**Work request 1**
Reproduce a portion of the passage on motorhome gas, beginning at the words "No, the push-on" and stopping after the words "a mixed pedigree.".
**Work request 2**
Answer the following questions using the passage on motorhome gas.
(a) What pressure are the push-on bottle-top regulators on the butane bottles in the motorhome?
(b) In what year was the motorhome made?
(c) Which heating system replaced the one made by Alde?

**Passage for review**
No, the push-on bottle-top regulator on my butane bottles in the MH is without question 30mbar. So are all the push-on bottle top regulators on all the similar butane bottles here in the house. The pressure is actually tamped onto the top of them.

 

I think what has happened is that Spain decided to follow the seemingly international "30 mbar" standard some years ago; and so over the past few years such new regulators are now 30 mbar pressure, whether they be then attached between bottles and (via the flexible orange rubber hoses) gas, consuming items in houses here (of which you may know there are literally millions, as we don't have piped natural gas in Spain), or to bottles in the same way, within motorhomes here.

 

I've had a quick ferret through some of the old paperwork that I got with the motorhome.

As an "Aryal" A-class, by the French makers Autostar, it's had a mixed pedigree.

It was made in 1992 in their factory in France, but was sold new in Belgium via their Belgian distributors to some Belgian chap.

Two years later it was taken by him permanently to Spain, and was imported onto Spanish Plates; and it has lived in Spain ever since.

 

Originally it had a "wet", proper central heating system in it made by Alde, but that system was knackered, and was ripped out by the dealer that the previous owner part-exchanged the MH with, in favour of the new Truma Combi 6 system about 3 years ago.....which is specified as runnable on 30mbar butane or 30mbar propane gas.

**Data listing**
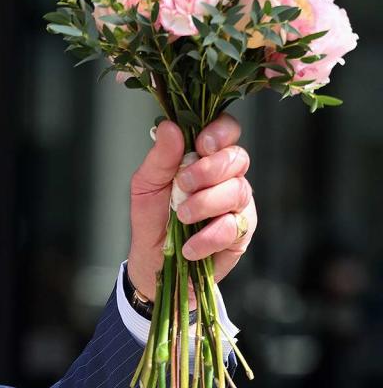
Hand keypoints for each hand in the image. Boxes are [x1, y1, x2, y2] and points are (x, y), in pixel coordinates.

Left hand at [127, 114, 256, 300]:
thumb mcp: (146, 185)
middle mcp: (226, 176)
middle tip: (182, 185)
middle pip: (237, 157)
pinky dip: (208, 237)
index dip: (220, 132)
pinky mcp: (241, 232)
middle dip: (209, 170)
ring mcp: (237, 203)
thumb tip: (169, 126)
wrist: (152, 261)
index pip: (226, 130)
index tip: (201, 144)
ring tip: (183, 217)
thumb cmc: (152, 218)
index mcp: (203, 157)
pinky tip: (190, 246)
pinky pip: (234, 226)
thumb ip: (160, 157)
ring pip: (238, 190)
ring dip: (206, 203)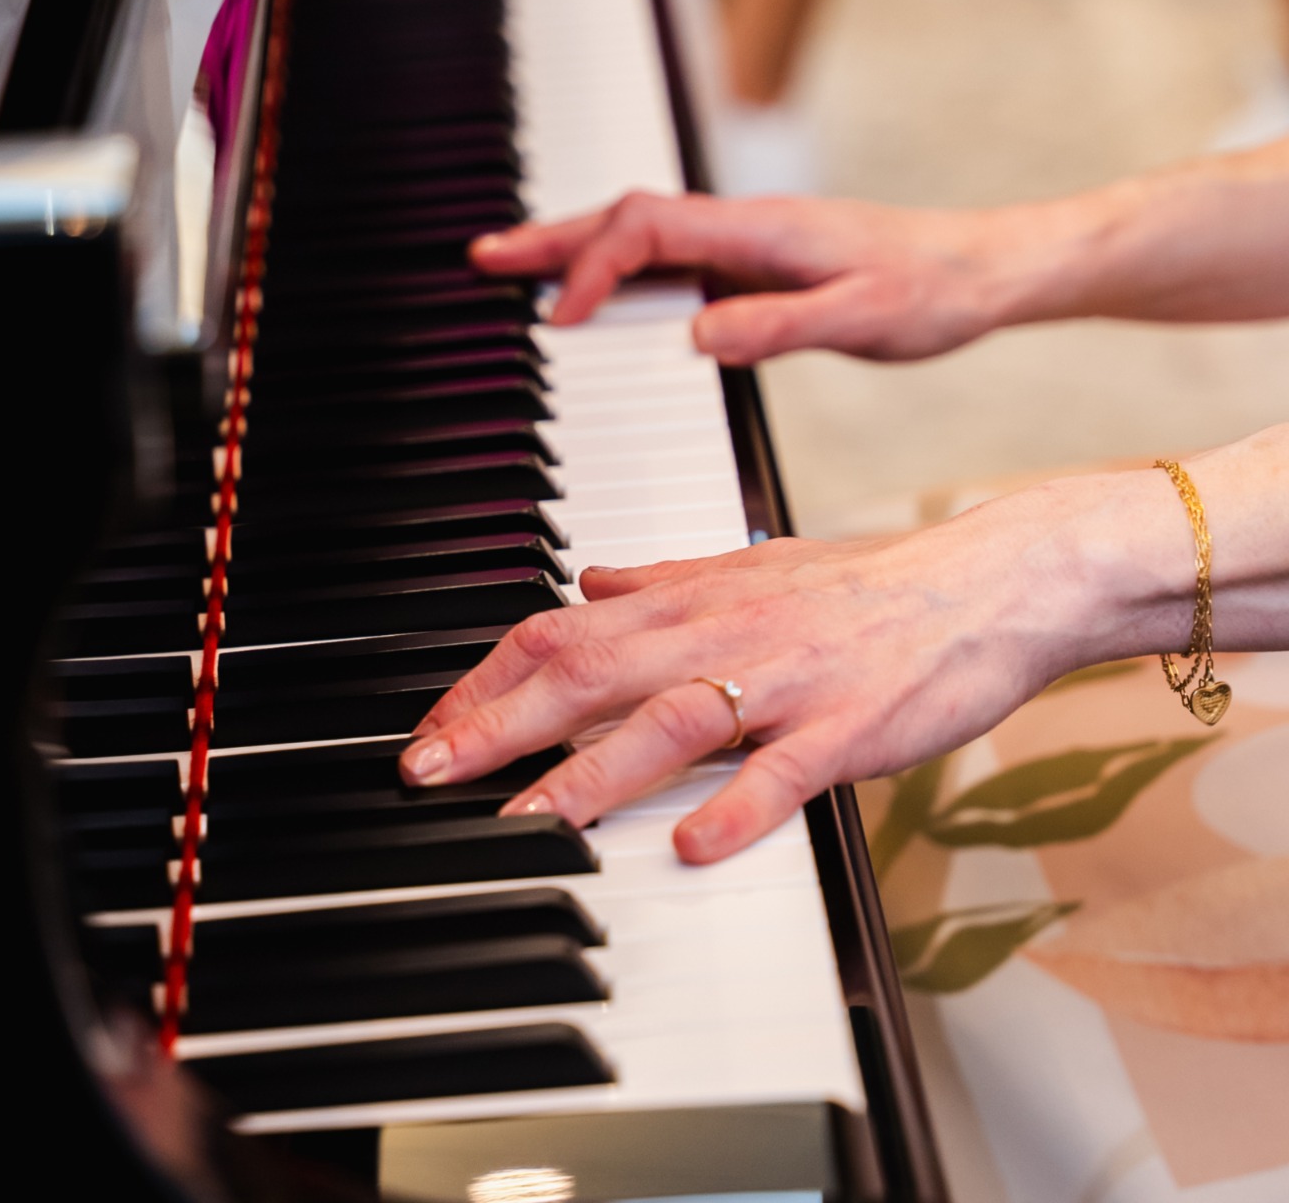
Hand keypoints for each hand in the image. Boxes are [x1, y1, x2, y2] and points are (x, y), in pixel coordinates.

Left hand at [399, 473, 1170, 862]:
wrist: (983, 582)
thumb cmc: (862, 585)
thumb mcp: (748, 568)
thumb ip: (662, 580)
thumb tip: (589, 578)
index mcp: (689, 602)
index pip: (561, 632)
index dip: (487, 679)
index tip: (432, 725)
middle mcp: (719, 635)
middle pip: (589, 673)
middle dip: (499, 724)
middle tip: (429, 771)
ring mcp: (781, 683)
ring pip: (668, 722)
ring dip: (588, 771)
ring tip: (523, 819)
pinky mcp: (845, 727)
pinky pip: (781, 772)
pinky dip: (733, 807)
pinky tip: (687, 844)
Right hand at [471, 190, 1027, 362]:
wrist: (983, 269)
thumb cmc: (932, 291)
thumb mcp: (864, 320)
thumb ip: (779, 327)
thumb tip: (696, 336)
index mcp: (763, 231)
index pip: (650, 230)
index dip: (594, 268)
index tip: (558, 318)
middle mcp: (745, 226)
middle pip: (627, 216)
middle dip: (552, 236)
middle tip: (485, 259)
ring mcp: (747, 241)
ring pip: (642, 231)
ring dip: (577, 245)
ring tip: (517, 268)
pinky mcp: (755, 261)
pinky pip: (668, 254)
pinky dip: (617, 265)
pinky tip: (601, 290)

---

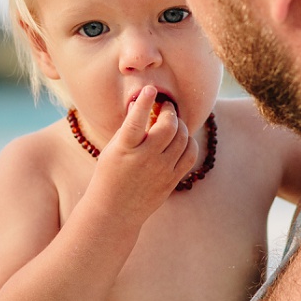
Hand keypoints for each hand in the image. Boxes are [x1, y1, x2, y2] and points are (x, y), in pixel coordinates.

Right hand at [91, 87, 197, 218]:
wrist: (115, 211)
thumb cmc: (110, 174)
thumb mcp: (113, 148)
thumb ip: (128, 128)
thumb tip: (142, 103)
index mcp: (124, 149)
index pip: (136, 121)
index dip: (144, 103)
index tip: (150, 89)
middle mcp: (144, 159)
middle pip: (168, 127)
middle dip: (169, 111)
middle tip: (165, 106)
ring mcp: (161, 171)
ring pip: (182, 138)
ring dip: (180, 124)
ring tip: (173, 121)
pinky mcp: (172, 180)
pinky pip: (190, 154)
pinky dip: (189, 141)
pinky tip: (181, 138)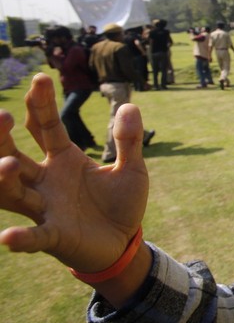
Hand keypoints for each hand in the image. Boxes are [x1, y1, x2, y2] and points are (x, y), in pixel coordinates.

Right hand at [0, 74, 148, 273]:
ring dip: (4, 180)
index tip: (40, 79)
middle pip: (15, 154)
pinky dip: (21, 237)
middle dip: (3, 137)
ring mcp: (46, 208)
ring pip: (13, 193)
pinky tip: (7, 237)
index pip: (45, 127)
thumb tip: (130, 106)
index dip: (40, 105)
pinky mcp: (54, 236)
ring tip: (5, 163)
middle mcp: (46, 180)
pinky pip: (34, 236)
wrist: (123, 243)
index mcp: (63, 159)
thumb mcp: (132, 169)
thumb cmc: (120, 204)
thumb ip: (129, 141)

**Task solution 1**
No, the push-on bottle-top regulator on my butane bottles in the MH is without question 30mbar. So are all the push-on bottle top regulators on all the similar butane bottles here in the house. The pressure is actually tamped onto the top of them.

 

I think what has happened is that Spain decided to follow the seemingly international "30 mbar" standard some years ago; and so over the past few years such new regulators are now 30 mbar pressure, whether they be then attached between bottles and (via the flexible orange rubber hoses) gas, consuming items in houses here (of which you may know there are literally millions, as we don't have piped natural gas in Spain), or to bottles in the same way, within motorhomes here.

 

I've had a quick ferret through some of the old paperwork that I got with the motorhome.

As an "Aryal" A-class, by the French makers Autostar, it's had a mixed pedigree.

**Task solution 2**
(a) 30 mbar.
(b) 1992.
(c) A Truma Combi 6 system.